The bleak showing prompted the central bank to cut key interest rates by 50 basis points for the sixth time in four months to help stem the decline and boost consumption.
“Outbound shipments contracted 41.9 percent, or US$9.84 billion, to US$13.64 billion in December from a year ago, while imports shrank 44.6 percent, or US$9.48 billion to US$11.78 billion,” Lin Lee-jen (林麗貞), head of the ministry’s statistics department, told a press conference yesterday afternoon.
While both declines marked the biggest in history, the nation managed to retain a trade surplus of US$1.86 billion, the ministry’s report showed.
Lin attributed the drab exports to withering world demand for Taiwanese electronic and optical products. Sales of semiconductors and electronic products dropped 43.4 percent to US$2.49 billion last month, while liquid-crystal-display panels and mineral products fell 69.2 percent and 61.6 percent, respectively, the report said.
“The ministry is shocked at the magnitude of declines,” Lin said.
Shipments to China including Hong Kong, Taiwan’s largest trade partner, plunged 54 percent, or US$5.2 billion, to US$4.42 billion, the report said. Exports to the US slumped 23.5 percent to US$2.18 billion while shipments to Europe and Japan tumbled 29.5 percent and 21.9 percent respectively, the report said.
Shipments to ASEAN countries plummeted 46 percent to US$1.94 billion, the report said. Kevin Hsiao (蕭正義), director of UBS Wealth Management Research in Taiwan, said the nation’s economy was in worse shape than expected.
“The figures about China and ASEAN countries pose particular worries as they carry increasing weight in Taiwan’s foreign trade,” Hsiao said by telephone.
He warned of tough times ahead as the first quarter is considered an off season, when exports may post bigger drops.
Altogether, exports gained 3.6 percent last year, the lowest since 2002, while imports advanced 8.2 percent, leaving a surplus of US$14.83 billion, down 45.9 percent from the previous year, the report showed.
The central bank, seeking to reverse the trend, announced another rate cut in an unscheduled news conference 30 minutes later.
Central bank Governor Perng Fai-nan (彭淮南) said the bank’s board had lowered the discount rate, the rate on accommodations with collateral and the rate on accommodations without collateral to 1.5 percent, 1.875 percent and 3.75 percent respectively, starting today.
Perng attributed the rate cut to flagging exports that contracted for four straight months with the decline increasingly widening.

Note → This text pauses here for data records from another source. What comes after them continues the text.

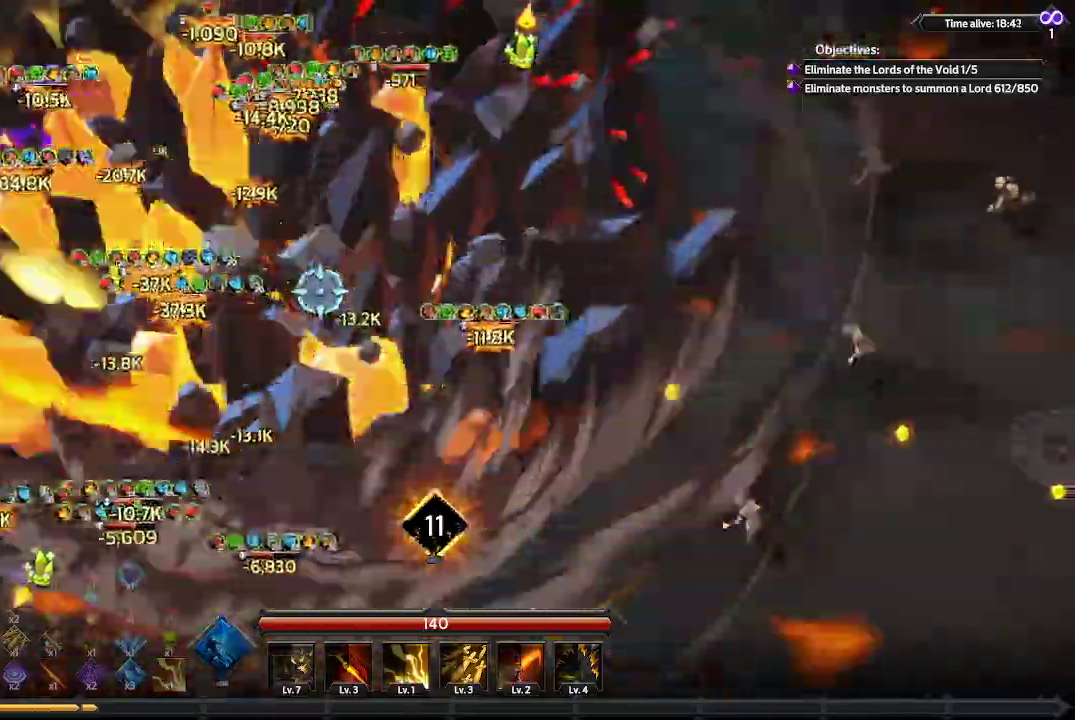
{"buttons": [], "left_stick": "up", "right_stick": "up-left", "events": [[167, "L1", "up"], [200, "left_stick", "up"]]}
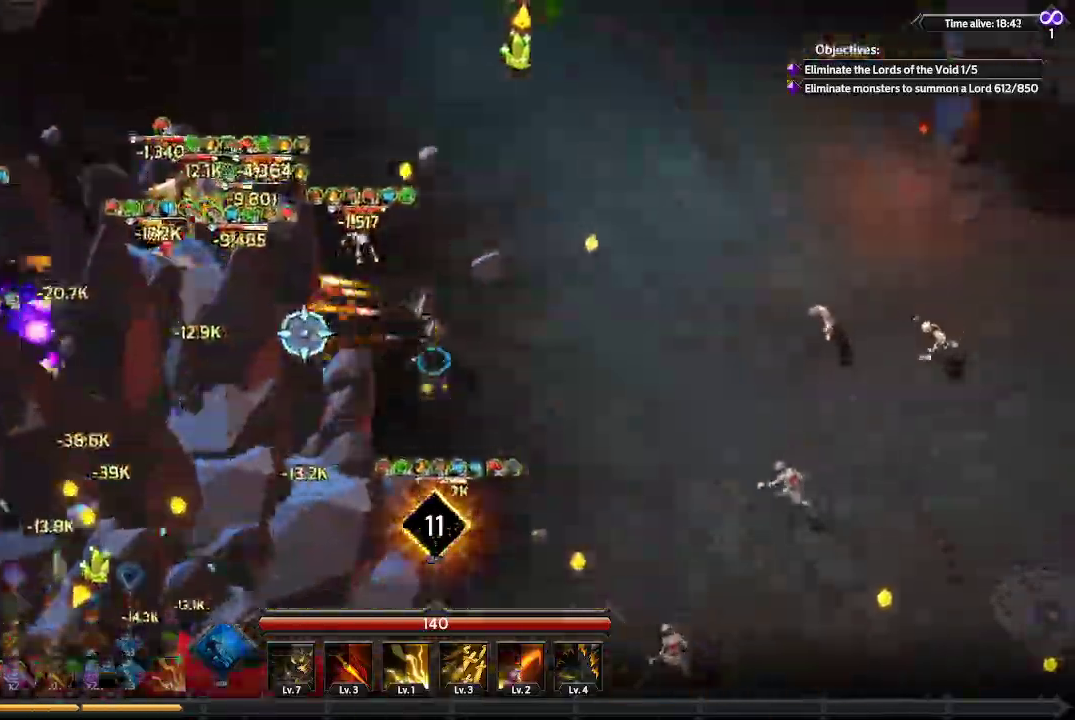
{"buttons": [], "left_stick": "up", "right_stick": "left", "events": [[133, "left_stick", "up-left"], [333, "left_stick", "up"], [333, "right_stick", "left"]]}
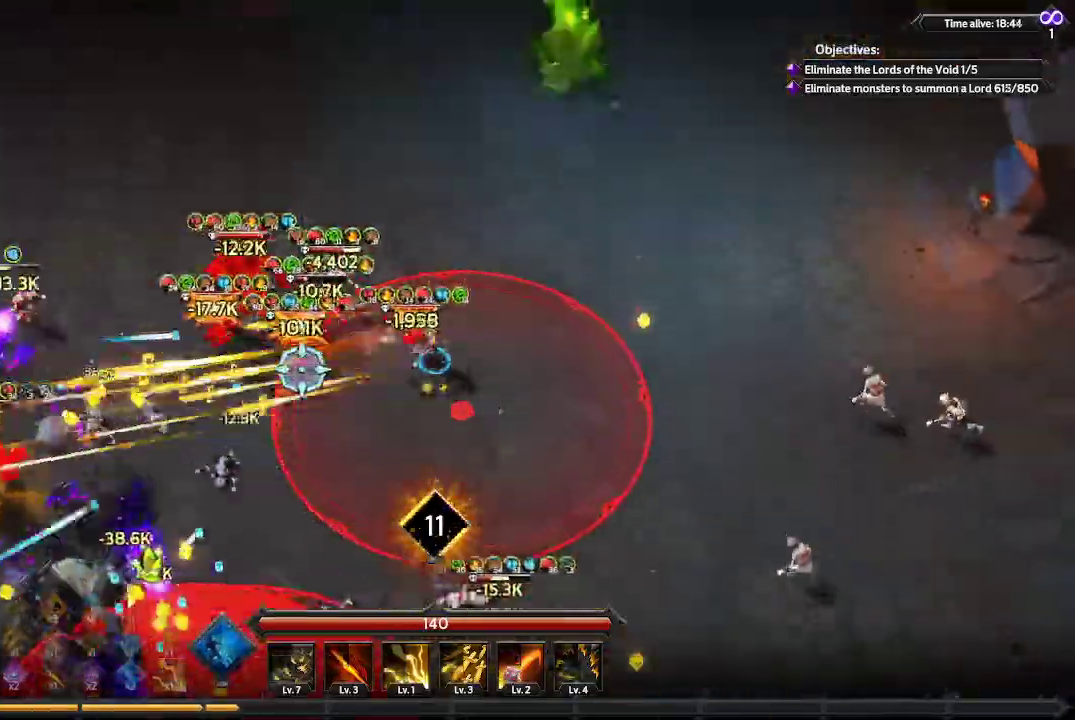
{"buttons": [], "left_stick": "up", "right_stick": "left", "events": []}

“Hopefully, the rate cut will help boost exports and consumer spending,” he said.
To that end, the central bank has lowered rates by 2.125 percentage points since September. Even so, Perng said the nation would not have zero-interest rates as capital requires funds to operate.
Tony Phoo (符銘財), an economist at Standard Chartered Bank, said the central bank would continue to ease monetary policy and lower the discount rate to 1 percent in the first half of this year.
The central bank yesterday again called on lenders to ease credit for cash-strapped companies and threatened to deny disobedient banks that tighten credit of the right to purchase certificate of deposits from the central bank as a way to relieve their excess liquidity.